Neste semestre na pós-graduação tive aula de Projeto de Interfaces, onde estudamos a interação homem-máquina, usabilidade de sistemas e protótipos para validação de inteface. Sem dúvidas a parte mais surpreendente desta matéria foi o protótipo de papel.

Com pedaços de papel, post-it, canetas e lápis, criamos a interface de um jogo, desde o menu, a configuração, modo de jogo e o jogo em si. Com isto, foi possível testar a interface e alterá-la entre um teste e outro. O resultado foi ótimo, conseguimos deixar a interface do nosso jogo com uma usabilidade muito boa após 3 testes, sendo um deles com dois jogadores simultâneos.

Este é o conceito do jogo Luta Encarniçada, que criamos para testar a interface:

Enfrente o exército inimigo comandando seus personagens até derrotar seu oponente em calabouços únicos. Cada mapa pode ser construído e customizado para que cada batalha necessite de estratégias diferentes. Cada guerreiro possui atributos de Ataque, Defesa, Mobilidade e Alcance balanceados, para que a montagem dos exércitos torne o jogo competitivo.

O teste de interface funciona da seguinte maneira: nossa equipe era compostar por um observador (apenas observa as reações do jogador e faz anotações e verifica o que pode ser melhorado), um “CPU” (altera a interface de acordo com a ação do jogador, imitando o comportamento de uma máquina) e um facilitador (informa ao jogador o que está sendo exibido na tela e espera pela sua reação, não pode induzir o jogador a tomar uma decisão e nem falar o que ele deve fazer). O jogador deve explorar a interface sem “travar”, caso seja muito necessário o facilitador pode dar uma dica, mas isto significa que a interface possui uma falha que deve ser arrumada para o próximo teste.

Teste de usabilidade de interface com protótipo de papel

Teste de usabilidade de interface com protótipo de papel

O protótipo feito com papel serve apenas para validar a interface e, se o jogo não for complexo, é possível validar um pouco da jogabilidade, que foi o que fizemos também. Esta é a conclusão do relatório da análise de interface que fizemos:

O método de protótipo de papel é muito útil para avaliar a interface e a jogabilidade em jogos. Dependendo da complexidade do jogo, a jogabilidade fica difícil de ser testada devido à limitação do uso de papel e caneta, mas na validação de interface é perfeita e poupa re-trabalho.
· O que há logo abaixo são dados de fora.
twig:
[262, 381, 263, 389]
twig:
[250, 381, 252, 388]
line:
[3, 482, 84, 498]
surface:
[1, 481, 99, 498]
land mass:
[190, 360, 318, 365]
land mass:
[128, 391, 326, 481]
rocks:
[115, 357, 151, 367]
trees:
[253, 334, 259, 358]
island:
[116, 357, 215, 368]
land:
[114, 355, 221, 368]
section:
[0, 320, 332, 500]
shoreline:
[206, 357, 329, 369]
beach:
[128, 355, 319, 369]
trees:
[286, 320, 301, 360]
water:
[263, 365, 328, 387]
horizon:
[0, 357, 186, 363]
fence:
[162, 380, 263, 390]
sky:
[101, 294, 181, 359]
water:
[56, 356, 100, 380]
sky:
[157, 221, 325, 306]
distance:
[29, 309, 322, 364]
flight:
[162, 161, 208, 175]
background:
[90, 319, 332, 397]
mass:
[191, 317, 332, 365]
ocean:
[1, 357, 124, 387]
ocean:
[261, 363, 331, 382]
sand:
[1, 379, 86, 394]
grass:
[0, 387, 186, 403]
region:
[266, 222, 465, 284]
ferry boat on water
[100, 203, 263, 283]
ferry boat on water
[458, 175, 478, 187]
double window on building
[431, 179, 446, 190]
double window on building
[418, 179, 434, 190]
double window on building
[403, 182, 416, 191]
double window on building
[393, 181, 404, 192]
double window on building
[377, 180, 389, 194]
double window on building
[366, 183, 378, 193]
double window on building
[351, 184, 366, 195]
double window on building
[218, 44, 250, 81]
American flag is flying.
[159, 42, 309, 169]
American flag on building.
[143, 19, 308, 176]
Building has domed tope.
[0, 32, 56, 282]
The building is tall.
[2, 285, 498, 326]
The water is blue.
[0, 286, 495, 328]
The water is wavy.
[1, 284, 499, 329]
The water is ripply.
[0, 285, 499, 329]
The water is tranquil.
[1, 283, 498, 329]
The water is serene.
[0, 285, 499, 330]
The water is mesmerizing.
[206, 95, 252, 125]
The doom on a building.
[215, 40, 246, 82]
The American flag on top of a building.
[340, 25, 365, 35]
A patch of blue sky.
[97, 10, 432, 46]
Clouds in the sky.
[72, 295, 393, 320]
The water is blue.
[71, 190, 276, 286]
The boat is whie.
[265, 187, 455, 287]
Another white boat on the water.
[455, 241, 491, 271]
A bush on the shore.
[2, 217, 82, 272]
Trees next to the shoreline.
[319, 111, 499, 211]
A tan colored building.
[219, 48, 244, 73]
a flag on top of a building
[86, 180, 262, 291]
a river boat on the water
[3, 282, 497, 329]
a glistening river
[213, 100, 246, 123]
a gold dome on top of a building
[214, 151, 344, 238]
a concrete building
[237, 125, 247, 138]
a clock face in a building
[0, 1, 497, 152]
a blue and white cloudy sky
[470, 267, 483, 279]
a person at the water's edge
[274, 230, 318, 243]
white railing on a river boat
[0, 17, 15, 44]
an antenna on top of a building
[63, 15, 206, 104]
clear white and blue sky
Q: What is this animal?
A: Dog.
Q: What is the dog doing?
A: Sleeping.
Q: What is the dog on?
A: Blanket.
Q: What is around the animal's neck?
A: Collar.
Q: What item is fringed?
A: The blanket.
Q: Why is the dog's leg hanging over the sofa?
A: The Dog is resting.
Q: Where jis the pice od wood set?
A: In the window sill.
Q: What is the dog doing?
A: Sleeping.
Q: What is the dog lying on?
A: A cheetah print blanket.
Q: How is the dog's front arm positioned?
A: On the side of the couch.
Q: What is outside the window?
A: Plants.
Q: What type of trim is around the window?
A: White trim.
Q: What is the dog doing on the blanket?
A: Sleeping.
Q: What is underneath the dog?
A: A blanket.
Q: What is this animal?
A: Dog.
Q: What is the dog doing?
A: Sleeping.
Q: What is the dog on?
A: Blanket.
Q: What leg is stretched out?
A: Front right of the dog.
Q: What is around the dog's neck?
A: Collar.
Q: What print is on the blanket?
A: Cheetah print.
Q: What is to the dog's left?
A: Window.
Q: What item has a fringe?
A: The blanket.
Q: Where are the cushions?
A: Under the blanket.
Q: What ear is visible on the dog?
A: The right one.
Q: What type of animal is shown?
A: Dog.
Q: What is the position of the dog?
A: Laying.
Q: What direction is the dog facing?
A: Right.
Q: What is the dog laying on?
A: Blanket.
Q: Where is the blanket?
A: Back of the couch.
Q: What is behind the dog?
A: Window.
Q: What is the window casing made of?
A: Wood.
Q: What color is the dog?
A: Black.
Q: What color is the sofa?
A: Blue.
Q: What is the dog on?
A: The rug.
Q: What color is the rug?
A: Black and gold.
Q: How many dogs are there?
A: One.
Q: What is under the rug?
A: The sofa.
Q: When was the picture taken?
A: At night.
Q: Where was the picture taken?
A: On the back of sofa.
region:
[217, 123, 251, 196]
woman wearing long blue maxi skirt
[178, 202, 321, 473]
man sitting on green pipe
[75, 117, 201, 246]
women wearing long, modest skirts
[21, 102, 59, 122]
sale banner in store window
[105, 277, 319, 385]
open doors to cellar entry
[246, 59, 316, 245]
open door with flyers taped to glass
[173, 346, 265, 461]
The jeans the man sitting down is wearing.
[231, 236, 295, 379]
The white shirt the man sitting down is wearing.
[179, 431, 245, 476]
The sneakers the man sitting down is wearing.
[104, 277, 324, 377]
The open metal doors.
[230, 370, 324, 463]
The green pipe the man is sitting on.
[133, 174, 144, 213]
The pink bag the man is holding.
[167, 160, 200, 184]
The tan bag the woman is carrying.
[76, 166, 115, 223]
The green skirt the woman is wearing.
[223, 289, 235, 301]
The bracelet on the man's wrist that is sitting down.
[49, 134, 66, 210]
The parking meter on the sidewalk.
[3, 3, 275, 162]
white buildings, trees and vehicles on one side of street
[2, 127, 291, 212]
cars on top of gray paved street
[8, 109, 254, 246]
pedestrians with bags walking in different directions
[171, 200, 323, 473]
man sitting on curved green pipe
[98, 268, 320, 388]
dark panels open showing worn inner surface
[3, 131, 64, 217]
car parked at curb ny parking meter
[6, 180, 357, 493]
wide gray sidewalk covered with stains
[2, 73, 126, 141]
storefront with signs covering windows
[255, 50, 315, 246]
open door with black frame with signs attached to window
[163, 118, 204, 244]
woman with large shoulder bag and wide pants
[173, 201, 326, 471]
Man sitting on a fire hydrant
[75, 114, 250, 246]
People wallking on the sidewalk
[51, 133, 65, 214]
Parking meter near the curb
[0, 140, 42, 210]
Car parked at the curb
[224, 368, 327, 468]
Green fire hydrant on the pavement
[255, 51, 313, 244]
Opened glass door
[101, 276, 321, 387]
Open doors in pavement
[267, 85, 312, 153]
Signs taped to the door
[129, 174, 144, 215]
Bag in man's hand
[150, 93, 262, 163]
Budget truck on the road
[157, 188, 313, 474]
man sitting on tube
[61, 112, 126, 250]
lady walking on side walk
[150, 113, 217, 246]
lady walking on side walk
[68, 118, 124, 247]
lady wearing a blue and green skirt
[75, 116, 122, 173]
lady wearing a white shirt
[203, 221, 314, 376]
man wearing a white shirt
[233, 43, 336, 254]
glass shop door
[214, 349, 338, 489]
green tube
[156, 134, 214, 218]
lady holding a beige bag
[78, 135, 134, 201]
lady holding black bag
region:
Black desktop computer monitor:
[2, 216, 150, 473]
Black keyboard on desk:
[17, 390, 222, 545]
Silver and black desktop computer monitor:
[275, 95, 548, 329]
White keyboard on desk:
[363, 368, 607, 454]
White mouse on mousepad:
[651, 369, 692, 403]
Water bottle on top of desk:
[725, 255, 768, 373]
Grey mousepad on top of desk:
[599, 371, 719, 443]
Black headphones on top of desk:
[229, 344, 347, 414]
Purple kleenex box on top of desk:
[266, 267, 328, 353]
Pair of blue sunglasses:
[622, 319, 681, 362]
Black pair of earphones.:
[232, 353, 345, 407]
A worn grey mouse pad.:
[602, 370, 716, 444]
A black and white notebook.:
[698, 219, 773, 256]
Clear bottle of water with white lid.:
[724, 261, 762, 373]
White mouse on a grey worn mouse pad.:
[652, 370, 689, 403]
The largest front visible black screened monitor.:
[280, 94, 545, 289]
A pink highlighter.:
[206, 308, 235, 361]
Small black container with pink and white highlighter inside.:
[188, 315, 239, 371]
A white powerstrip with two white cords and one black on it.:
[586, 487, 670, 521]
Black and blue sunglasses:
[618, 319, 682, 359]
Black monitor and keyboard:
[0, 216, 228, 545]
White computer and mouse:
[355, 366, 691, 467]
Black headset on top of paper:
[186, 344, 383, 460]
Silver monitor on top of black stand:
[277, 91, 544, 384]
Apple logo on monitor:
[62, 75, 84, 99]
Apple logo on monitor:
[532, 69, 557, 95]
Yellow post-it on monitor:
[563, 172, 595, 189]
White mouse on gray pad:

De maneira bem rápida e prática podemos alterar a interface e deixá-la pronta para testes sem ter que mexer com imagens ou linhas de código. Este tipo de prototipagem deve ser simples para que funcione corretamente, e é muito importante observar as ações do usuário e não induzí-lo a realizar uma ação que desejamos e consideramos a mais correta.

Este método de teste de interface é muito rápido, dinâmico e economiza muito tempo de programação e re-trabalho. É muito simples fazer um protótipo de papel – muito mais fácil do que criar uma demo para validar a interface. Acho bem legal também utilizar isto para validar a jogabilidade antes de pensar em programar, se a complexidade do jogo permitir isto.